I signed up and downloaded the demo installer of Hyperic 4.4  which included the server and agent for Linux. I installed the in a standard SLES server and started the server. This was all quite straight forward and it also installed a copy of PostgreSQL to use as it’s database. When started the server it was accessible from a browser on port 7080. I signed in with the default user of hqadmin.

Initial screen after install

Initial screen after install

Starting dashboard

Starting dashboard

As with most monitoring software it needs agents. I installed an agent on the Windows server running VMware vSphere Server by downloading the win32 agent from the website and unpacking it on the W2003 server

Then it’s just a case of running hq-agent.bat install and  hq-agent.bat start

Install and start of Windows HQ agent

Install and start of Windows HQ agent

Answer the questions, I took the defaults. When it starts it goes off and registers itself with the HQ server using the details given.

The agent should discover application details from the  system it is on and appear after a refresh in the Auto-Discovery pane on the Dashboard of the HQ server. It should show VMware vCenter,  select Add to Inventory.

HQ agent auto-discovery

HQ agent auto-discovery

Unfortunately there seems to be a problem with the Windows HQ agent and vSphere as mentioned here

You need to edit the agent.properties file in the conf directory of the HQ agent with the details you gave when it was installed. Then restart the agent with hq-agent restart
agent.setup.camIP=10.14.0.35
agent.setup.camPort=7080
agent.setup.camSSLPort=7443
agent.setup.camSecure=yes
agent.setup.camLogin=hqadmin
agent.setup.camPword=hqadmin
agent.setup.agentIP=10.14.0.79
agent.setup.agentPort=2144
agent.setup.resetupTokens=no
#
agent.setup.unidirectional=yes

To allow the agent to discover vSphere details, select the Resources tab -> windows server -> hostname VMware vCenter -> Inventory tab. Edit the Configurations Properties (near the bottom of the page) add a username and password that can access the vCenter sdk. After a few minutes a refresh of the Dashboard should start to show discovered ESX/ESXi hosts and VMs  in the Recently Added pane.

The ESXi hosts will show up under the Resources tab under Platforms, along with your agents. Under Resources -> HQ VSphere you get a topology view of vCenter/Host/VM

There seems to be a lot of options for monitoring and alerting which I haven’t really looked into yet but it looks quite promising.

A big issue is that it doesn’t seem all that stable at the moment (it could be because this was a quick demo install and I haven’t really tuned it at all) for example once or twice I deleted one agent in the Resources tab and several resources disappeared. If an agent disappears from view it seems one way to get it back is to stop the agent and then delete the contents of the data directory and then when the agent is restarted (with hq-agent.bat start) it then registers again on the server.

The next problem I encountered was adding a second vSphere server, the view under Resources->HQ vSphere got very confused.
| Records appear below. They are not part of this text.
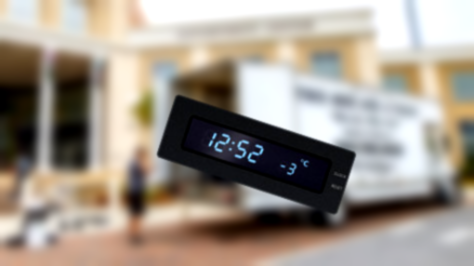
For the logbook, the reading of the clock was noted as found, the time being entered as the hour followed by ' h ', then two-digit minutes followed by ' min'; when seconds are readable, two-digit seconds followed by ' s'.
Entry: 12 h 52 min
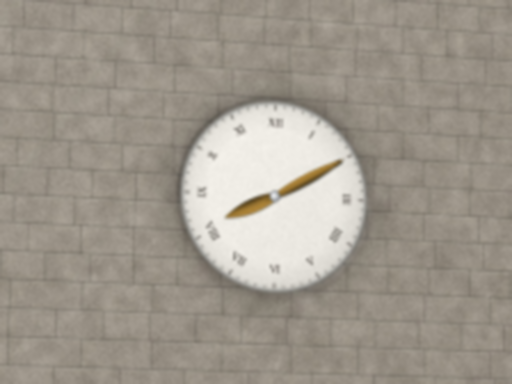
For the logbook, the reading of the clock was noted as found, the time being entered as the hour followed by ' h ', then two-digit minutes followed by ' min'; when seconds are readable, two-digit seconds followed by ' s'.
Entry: 8 h 10 min
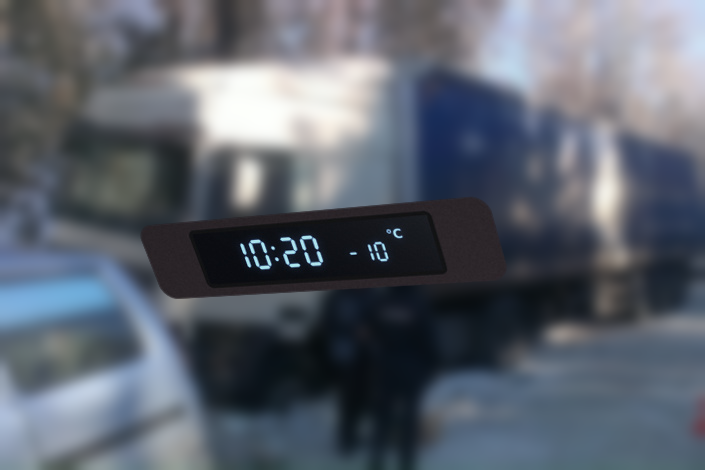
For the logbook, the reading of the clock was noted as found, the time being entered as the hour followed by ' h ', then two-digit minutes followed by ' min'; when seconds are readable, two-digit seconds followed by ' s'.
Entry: 10 h 20 min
First off both vCenter servers were listed but the host servers were under  the wrong vCenter server , then one of the vCenter servers disappeared completely.

I’ll continue to test it and search forums to see if there are any solutions to these problems.
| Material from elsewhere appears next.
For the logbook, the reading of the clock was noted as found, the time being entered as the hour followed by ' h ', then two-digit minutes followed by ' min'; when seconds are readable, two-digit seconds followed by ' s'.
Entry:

If agents are installed in the running VMs as well it seems that you can drill down from your running vSphere server, to host server, to VM and then down to applications running in that VM. This could prove quite useful in problem solving any particular issues with performance.

Comments»

1. Heath - September 16, 2010

Thanks for the tips! God forbid they put that in the documentation anywhere. I have it working sort of…
I have followed everything above trying different users, passwords etc, but still no luck. The Vsphere Server shows, but cannot get any of the ESX hosts or VMs to show up. I did find that I had to open up port 2144 on the Windows 2008 firewall to get the agent to run. Did you have to open any other ports for SOAP/SDK?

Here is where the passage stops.